GENETIC DNA TESTING


In the last 20 years or so geneticists have learned to study our ancestry through our DNA. DNA is the molecule that encodes the genetic instructions for building and operating all living things. DNA is a double helix that looks like a twisted ladder. Each rung on the ladder is made up of a pair of chemicals. There are only four of these chemicals and they pair up together two by two. Differences in DNA occur in the sequence of these pairs. Humans are 99.9% genetically identical meaning all the rungs on the ladder are the same. All the differences we see in the way people look, what diseases they may be prone to etc. come from the .1% difference. That doesn't seem like much until you realize that there are about THREE BILLION base pairs in which those differences may be expressed. Geneticists have found that they can track the ancestry of someone by comparing a few hundred of these pairs.

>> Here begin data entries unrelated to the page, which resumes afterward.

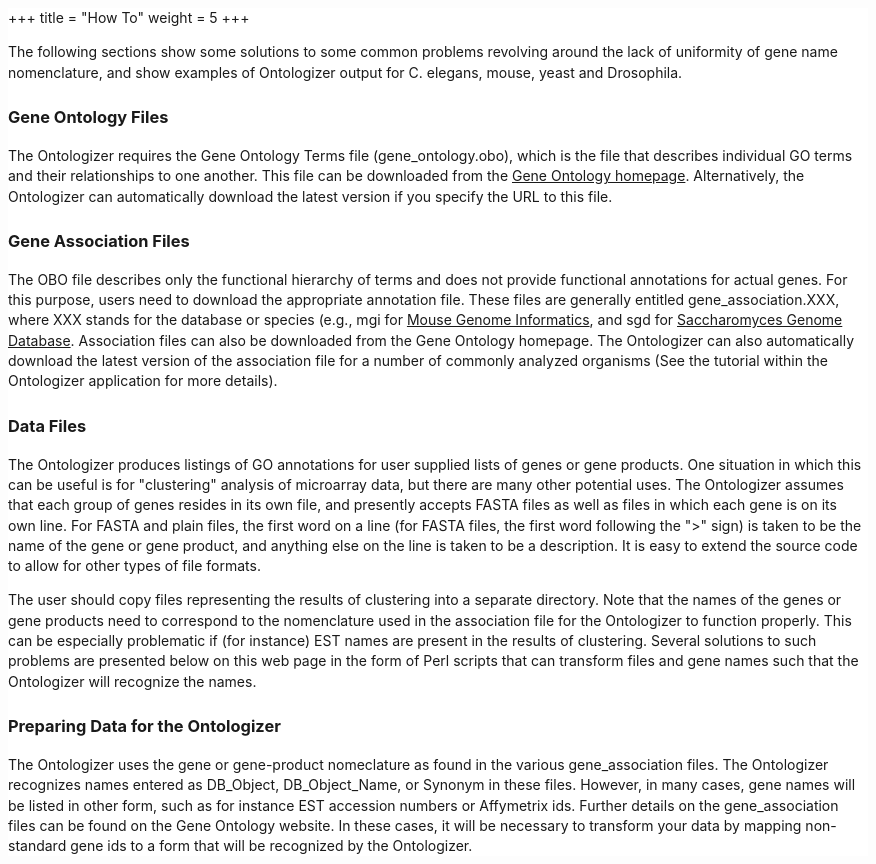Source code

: +++
title = "How To"
weight = 5
+++

The following sections show some solutions to some common problems revolving around the lack of uniformity of gene name nomenclature, and show examples of Ontologizer output for C. elegans, mouse, yeast and Drosophila. 

### Gene Ontology Files

The Ontologizer requires the Gene Ontology Terms file (gene_ontology.obo), which is the file that describes individual GO terms and their relationships to one another. This file can be downloaded from the [Gene Ontology homepage](http://geneontology.org/). Alternatively, the Ontologizer can automatically download the latest version if you specify the URL to this file.

### Gene Association Files

The OBO file describes only the functional hierarchy of terms and does not provide functional annotations for actual genes. For this purpose, users need to download the appropriate annotation file. These files are generally entitled gene_association.XXX, where XXX stands for the database or species (e.g., mgi for [Mouse Genome Informatics](http://www.informatics.jax.org/), and sgd for [Saccharomyces Genome Database](http://www.yeastgenome.org/). Association files can also be downloaded from the Gene Ontology homepage. The Ontologizer can also automatically download the latest version of the association file for a number of commonly analyzed organisms (See the tutorial within the Ontologizer application for more details).

### Data Files

The Ontologizer produces listings of GO annotations for user supplied lists of genes or gene products. One situation in which this can be useful is for "clustering" analysis of microarray data, but there are many other potential uses. The Ontologizer assumes that each group of genes resides in its own file, and presently accepts FASTA files as well as files in which each gene is on its own line. For FASTA and plain files, the first word on a line (for FASTA files, the first word following the ">" sign) is taken to be the name of the gene or gene product, and anything else on the line is taken to be a description. It is easy to extend the source code to allow for other types of file formats.

The user should copy files representing the results of clustering into a separate directory. Note that the names of the genes or gene products need to correspond to the nomenclature used in the association file for the Ontologizer to function properly. This can be especially problematic if (for instance) EST names are present in the results of clustering. Several solutions to such problems are presented below on this web page in the form of Perl scripts that can transform files and gene names such that the Ontologizer will recognize the names.

### Preparing Data for the Ontologizer

The Ontologizer uses the gene or gene-product nomeclature as found in the various gene_association files. The Ontologizer recognizes names entered as DB_Object, DB_Object_Name, or Synonym in these files. However, in many cases, gene names will be listed in other form, such as for instance EST accession numbers or Affymetrix ids. Further details on the gene_association files can be found on the Gene Ontology website. In these cases, it will be necessary to transform your data by mapping non-standard gene ids to a form that will be recognized by the Ontologizer.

The idea is fairly simple. The first people that mutated into humans in East Africa are called Adam and Eve and we all descend from them (there are scientific papers devoted to proving that all human DNA came from one set of individuals but I do not understand how). The DNA from these people was handed down identically to their children, and then to their children, etc. But, every few thousand years a mutation occurs. This is usually just a change in the sequence of a rung on the ladder somewhere and is usually inconsequential. It may cause a change of hair color or a bigger nose, or possibly nothing at all. The mutation is then handed down to all of that person’s descendants. So, by looking at the differences, or similarities in mutations, we can tell approximately who we are related to and by how much. Also, they can tell by the concentration in mutations from what areas the family came. They have also gone back and tested the DNA in a lot of very old people who have been mummified or discovered frozen in ice, etc. to track the migration of these different DNA mutations.

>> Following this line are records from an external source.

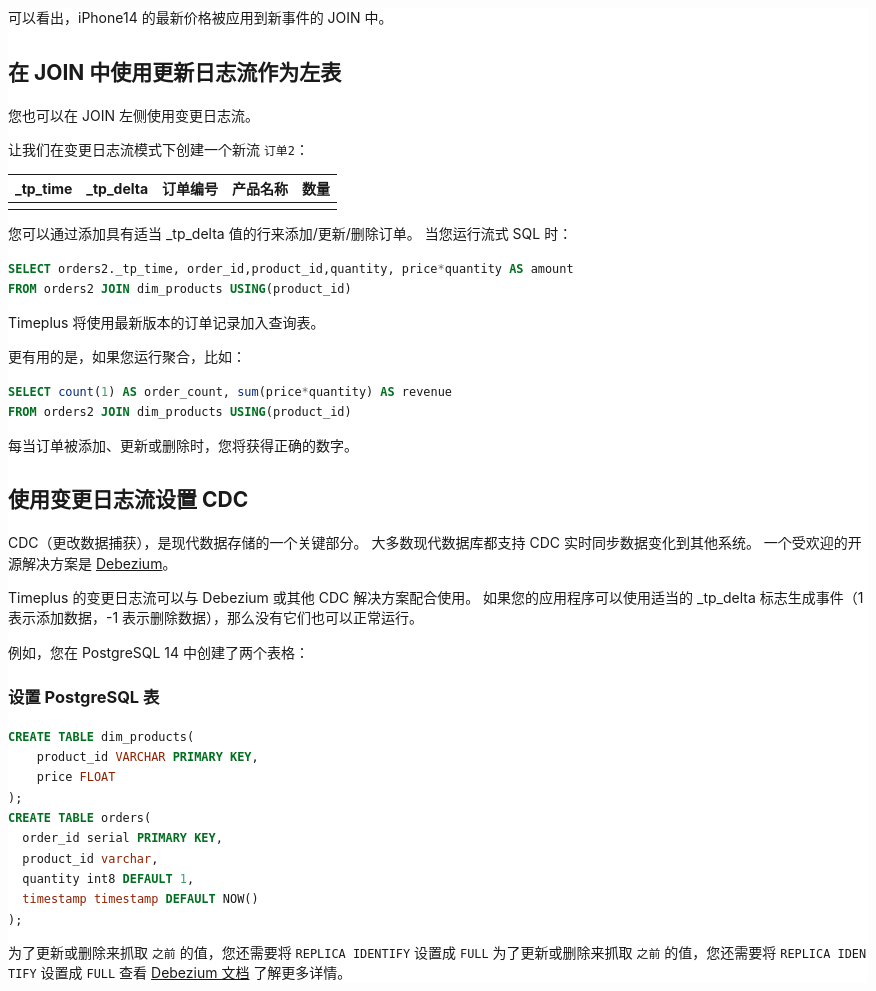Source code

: 可以看出，iPhone14 的最新价格被应用到新事件的 JOIN 中。

## 在 JOIN 中使用更新日志流作为左表

您也可以在 JOIN 左侧使用变更日志流。

让我们在变更日志流模式下创建一个新流 `订单2`：

| _tp_time | _tp_delta | 订单编号 | 产品名称 | 数量 |
| ---------- | ----------- | ---- | ---- | -- |
|            |             |      |      |    |

您可以通过添加具有适当 _tp_delta 值的行来添加/更新/删除订单。 当您运行流式 SQL 时：

```sql
SELECT orders2._tp_time, order_id,product_id,quantity, price*quantity AS amount
FROM orders2 JOIN dim_products USING(product_id)
```

Timeplus 将使用最新版本的订单记录加入查询表。

更有用的是，如果您运行聚合，比如：

```sql
SELECT count(1) AS order_count, sum(price*quantity) AS revenue
FROM orders2 JOIN dim_products USING(product_id)
```

每当订单被添加、更新或删除时，您将获得正确的数字。

## 使用变更日志流设置 CDC

CDC（更改数据捕获），是现代数据存储的一个关键部分。 大多数现代数据库都支持 CDC 实时同步数据变化到其他系统。 一个受欢迎的开源解决方案是 [Debezium](https://debezium.io/)。

Timeplus 的变更日志流可以与 Debezium 或其他 CDC 解决方案配合使用。 如果您的应用程序可以使用适当的 _tp_delta 标志生成事件（1 表示添加数据，-1 表示删除数据），那么没有它们也可以正常运行。

例如，您在 PostgreSQL 14 中创建了两个表格：

### 设置 PostgreSQL 表

```sql
CREATE TABLE dim_products(
    product_id VARCHAR PRIMARY KEY,
    price FLOAT
);
CREATE TABLE orders(
  order_id serial PRIMARY KEY,
  product_id varchar,
  quantity int8 DEFAULT 1,
  timestamp timestamp DEFAULT NOW()
);
```

为了更新或删除来抓取 `之前` 的值，您还需要将 `REPLICA IDENTIFY` 设置成 `FULL` 为了更新或删除来抓取 `之前` 的值，您还需要将 `REPLICA IDENTIFY` 设置成 `FULL` 查看 [Debezium 文档](https://debezium.io/documentation/reference/2.2/connectors/postgresql.html#postgresql-replica-identity) 了解更多详情。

National Geographic has begun a world-wide project called the Genographic Project. They are testing thousands of people worldwide to create a map of the migration of the human race. https://genographic.nationalgeographic.com/human-journey/ 

So the big question for me is how do I, and my family fit into all this? Thus begins my DNA genealogy search.

There are basically three different DNA tests that you can have done. 

The Y-chromosome test (Y-DNA) is one that only males can do since females do not have the Y-chromosome. Without mutations my Y-DNA would be exactly like Adam’s. But the mutations along the way have distinguished the line into an ancestral tree. So if my Y-DNA is identical to another individual’s Y-DNA you can reasonably say that we share a common ancestor somewhere in the relatively close past (i.e. we are on the same branch of the tree). If we are identical in all but one spot on the Y-DNA then the common ancestor is probably further back but still close genealogically speaking (i.e. we are on branches next to each other), etc.

The mitochondrial DNA (mtDNA) tests the DNA that is handed down through females and can track all the way back to Eve, with the mutations also showing the migrations through the ancestral tree. Both males and females can have the mtDNA test as a male inherits his mother’s mtDNA but does not pass it along to his children.

The autosomal DNA (atDNA) test looks at the combination of the entire DNA from both parents. Since this is a completely random recombination of each parents DNA for each child, (this is why siblings look similar but also different). This test is used primarily to identify relatives you can find to share genealogy studies with. With all of the recombining going on through the generations the atDNA test is only good for about four to six generations back.